**LISTED ENTRIES**.
+++++
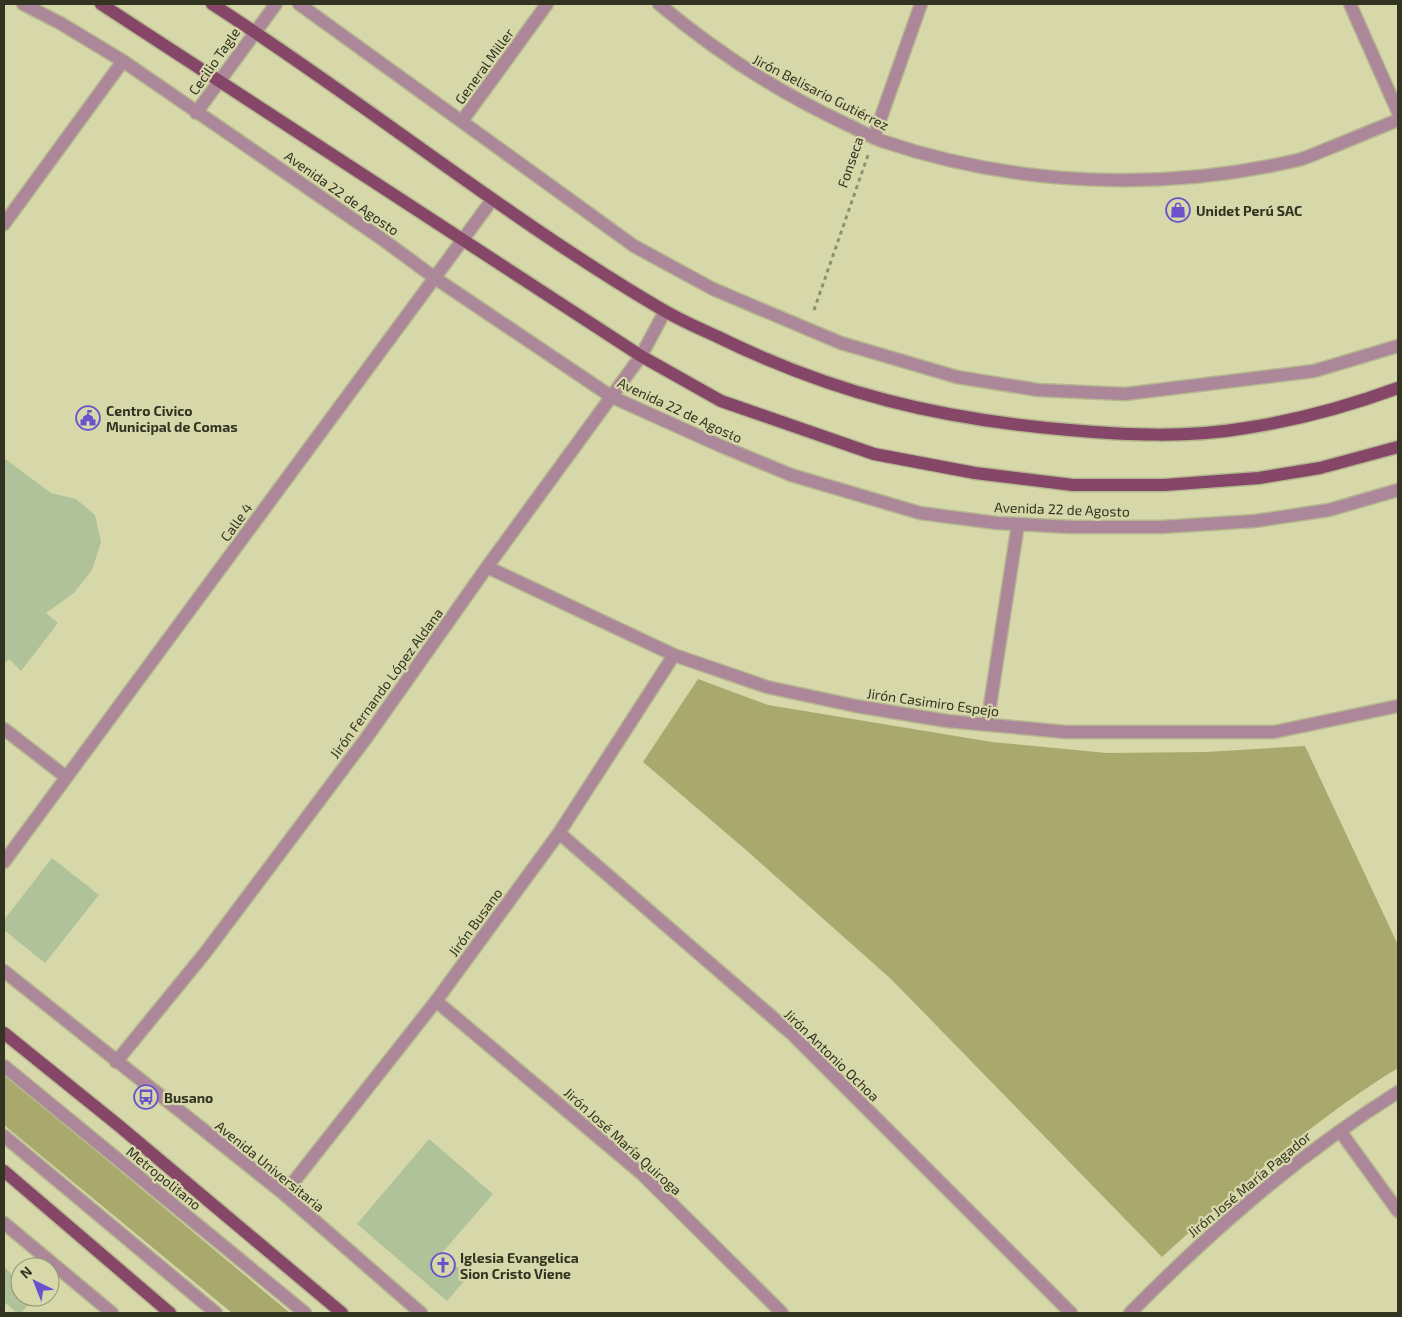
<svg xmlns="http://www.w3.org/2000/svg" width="1402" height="1317" font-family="'Exo 2',sans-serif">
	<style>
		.green { fill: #a9a96e }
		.building { fill: #afc299 }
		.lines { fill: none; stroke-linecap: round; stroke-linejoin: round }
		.service-casing { stroke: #b6b78f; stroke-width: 15 }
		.minor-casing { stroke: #b6b78f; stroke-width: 15 }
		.tertiary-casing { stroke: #b6b78f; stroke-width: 15 }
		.primary-casing { stroke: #b6b78f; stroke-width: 15 }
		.path { stroke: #8f906e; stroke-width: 3; stroke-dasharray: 4 4; stroke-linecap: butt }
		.service { stroke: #ac8799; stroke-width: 12 }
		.minor { stroke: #ac8799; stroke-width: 12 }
		.tertiary { stroke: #ac8799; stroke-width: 12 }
		.primary { stroke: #854667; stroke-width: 12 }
		.labels { text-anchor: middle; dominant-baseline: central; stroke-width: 4.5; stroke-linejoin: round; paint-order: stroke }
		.street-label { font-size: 14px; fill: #333321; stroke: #d7d8aa }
		.poi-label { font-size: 14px; font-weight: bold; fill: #333321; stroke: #d7d8aa; text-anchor: start }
	</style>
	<rect width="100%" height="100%" fill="#d7d8aa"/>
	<path class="green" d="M698,679L768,705L992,742L1107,753L1206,752L1305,746L1398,945V1068C1312,1121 1237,1188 1162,1257L892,980L746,850L643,762Z
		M4,1074L290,1313H232L4,1125Z"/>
	<path class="building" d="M4,458L51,493L76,499L95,515L101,542L92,570L74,593L46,613L58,623L21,671L9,659L4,664Z
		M52,858L99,895L45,963L4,930V920Z
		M429,1139L493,1194L442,1253L468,1277L447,1301L357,1224Z
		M4,1267L20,1281V1297H35L21,1313H17L4,1302Z"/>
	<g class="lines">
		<g class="service-casing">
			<path id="service" d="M4,1066L305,1313
				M4,1136L216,1313"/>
		</g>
		<g class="minor-casing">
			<path id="minor" d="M23,4L60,23L123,61L382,239L435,278L612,397L721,446L791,475L920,513L997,523L1072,527H1161L1255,521L1329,510L1398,490
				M299,4L634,246L713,289L841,343L957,377L1038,390L1125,394L1314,371L1398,346
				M659,4C716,52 778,92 846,124C858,129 870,137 882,141C1015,186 1161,192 1298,160C1310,157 1321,151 1332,147C1354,138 1376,129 1398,120
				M1350,4L1398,112
				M196,113L276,4
				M462,121L547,4
				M874,137L921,4
				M4,224L123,61
				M487,567L674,655L767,687L856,706L947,721L1066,732H1274L1398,706
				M987,725L1018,524
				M4,729L66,777
				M559,833L792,1034L1071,1313
				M4,862L492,200
				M436,1001L642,1174L782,1313
				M116,1062L205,953L367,737L487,567L641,356L665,311
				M1340,1131L1398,1211
				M284,1194L436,1001L559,833L674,655
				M1130,1313C1213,1229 1298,1155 1398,1092"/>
		</g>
		<g class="tertiary-casing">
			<path id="tertiary" d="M4,971L284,1194L421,1313
				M4,1223L112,1313"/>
		</g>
		<g class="primary-casing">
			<path id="primary" d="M101,4L641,356L721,401L874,454L975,473L1073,485H1164L1259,478L1320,468L1398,447
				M212,4C365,102 506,218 663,310C680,320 698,328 716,336C834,394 939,419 1069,430C1127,435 1188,438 1246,428C1298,420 1349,406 1398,388
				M4,1033L118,1125L342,1313
				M4,1171L170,1313"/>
		</g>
		<path class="path" d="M814,310L868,155"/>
		<use href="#service" class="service"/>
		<use href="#minor" class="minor"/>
		<use href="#tertiary" class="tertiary"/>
		<use href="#primary" class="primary"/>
	</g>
	<defs>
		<g id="shop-ring" transform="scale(1.25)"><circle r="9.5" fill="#d7d8aa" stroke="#6b52cc" stroke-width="1.5"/><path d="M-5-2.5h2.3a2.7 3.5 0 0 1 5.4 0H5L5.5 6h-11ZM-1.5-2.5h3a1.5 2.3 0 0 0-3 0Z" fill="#6b52cc"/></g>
		<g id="civic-ring" transform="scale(1.25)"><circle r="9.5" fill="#d7d8aa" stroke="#6b52cc" stroke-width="1.5"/><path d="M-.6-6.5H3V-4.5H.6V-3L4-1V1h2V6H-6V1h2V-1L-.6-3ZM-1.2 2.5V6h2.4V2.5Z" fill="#6b52cc"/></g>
		<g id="bus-ring" transform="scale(1.25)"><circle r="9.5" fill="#d7d8aa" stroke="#6b52cc" stroke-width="1.5"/><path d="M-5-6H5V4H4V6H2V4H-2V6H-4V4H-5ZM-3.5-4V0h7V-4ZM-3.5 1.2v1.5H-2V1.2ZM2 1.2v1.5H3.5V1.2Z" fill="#6b52cc"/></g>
		<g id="church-ring" transform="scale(1.25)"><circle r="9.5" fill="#d7d8aa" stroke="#6b52cc" stroke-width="1.5"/><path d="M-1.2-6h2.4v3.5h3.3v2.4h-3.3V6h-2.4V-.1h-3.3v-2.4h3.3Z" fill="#6b52cc"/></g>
	</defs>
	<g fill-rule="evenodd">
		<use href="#shop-ring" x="1178" y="210"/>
		<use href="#civic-ring" x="88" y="418"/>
		<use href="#bus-ring" x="146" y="1097"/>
		<use href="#church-ring" x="443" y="1265"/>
	</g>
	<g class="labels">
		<g class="street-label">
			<text transform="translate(214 61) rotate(-55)">Cecilio Tagle</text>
			<text transform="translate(484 66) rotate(-54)">General Miller</text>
			<text transform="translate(821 92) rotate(27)">Jirón Belisario Gutiérrez</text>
			<text transform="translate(850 162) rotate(-71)">Fonseca</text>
			<text transform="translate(342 193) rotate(35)">Avenida 22 de Agosto</text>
			<text transform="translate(680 410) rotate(25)">Avenida 22 de Agosto</text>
			<text transform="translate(1062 509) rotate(2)">Avenida 22 de Agosto</text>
			<text transform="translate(236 522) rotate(-54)">Calle 4</text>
			<text transform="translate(386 683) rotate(-54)">Jirón Fernando López Aldana</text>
			<text transform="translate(933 702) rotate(8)">Jirón Casimiro Espejo</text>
			<text transform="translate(475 922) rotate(-54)">Jirón Busano</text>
			<text transform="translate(832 1055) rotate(44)">Jirón Antonio Ochoa</text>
			<text transform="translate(623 1141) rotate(42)">Jirón José María Quiroga</text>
			<text transform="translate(270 1166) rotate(39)">Avenida Universitaria</text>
			<text transform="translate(164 1178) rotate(39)">Metropolitano</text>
			<text transform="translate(1249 1184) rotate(-40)">Jirón José María Pagador</text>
		</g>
		<g class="poi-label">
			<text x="1196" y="210">Unidet Perú SAC</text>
			<text x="106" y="410">Centro Civico<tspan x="106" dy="16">Municipal de Comas</tspan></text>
			<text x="164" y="1097">Busano</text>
			<text x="460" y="1257">Iglesia Evangelica<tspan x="460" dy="16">Sion Cristo Viene</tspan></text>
		</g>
	</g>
	<rect width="1402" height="1317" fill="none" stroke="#333321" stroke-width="10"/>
	<g transform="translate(35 1282) rotate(317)"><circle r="24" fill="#d7d8aa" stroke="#959673"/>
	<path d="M0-4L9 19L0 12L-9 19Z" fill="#6b52cc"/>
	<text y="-8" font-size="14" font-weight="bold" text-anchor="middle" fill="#333321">N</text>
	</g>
</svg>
+++++
**EXERCISE AIM**. Scan the material above for lines holding "linecap" and copy each of them.

**SOLUTION**.
		.lines { fill: none; stroke-linecap: round; stroke-linejoin: round }
		.path { stroke: #8f906e; stroke-width: 3; stroke-dasharray: 4 4; stroke-linecap: butt }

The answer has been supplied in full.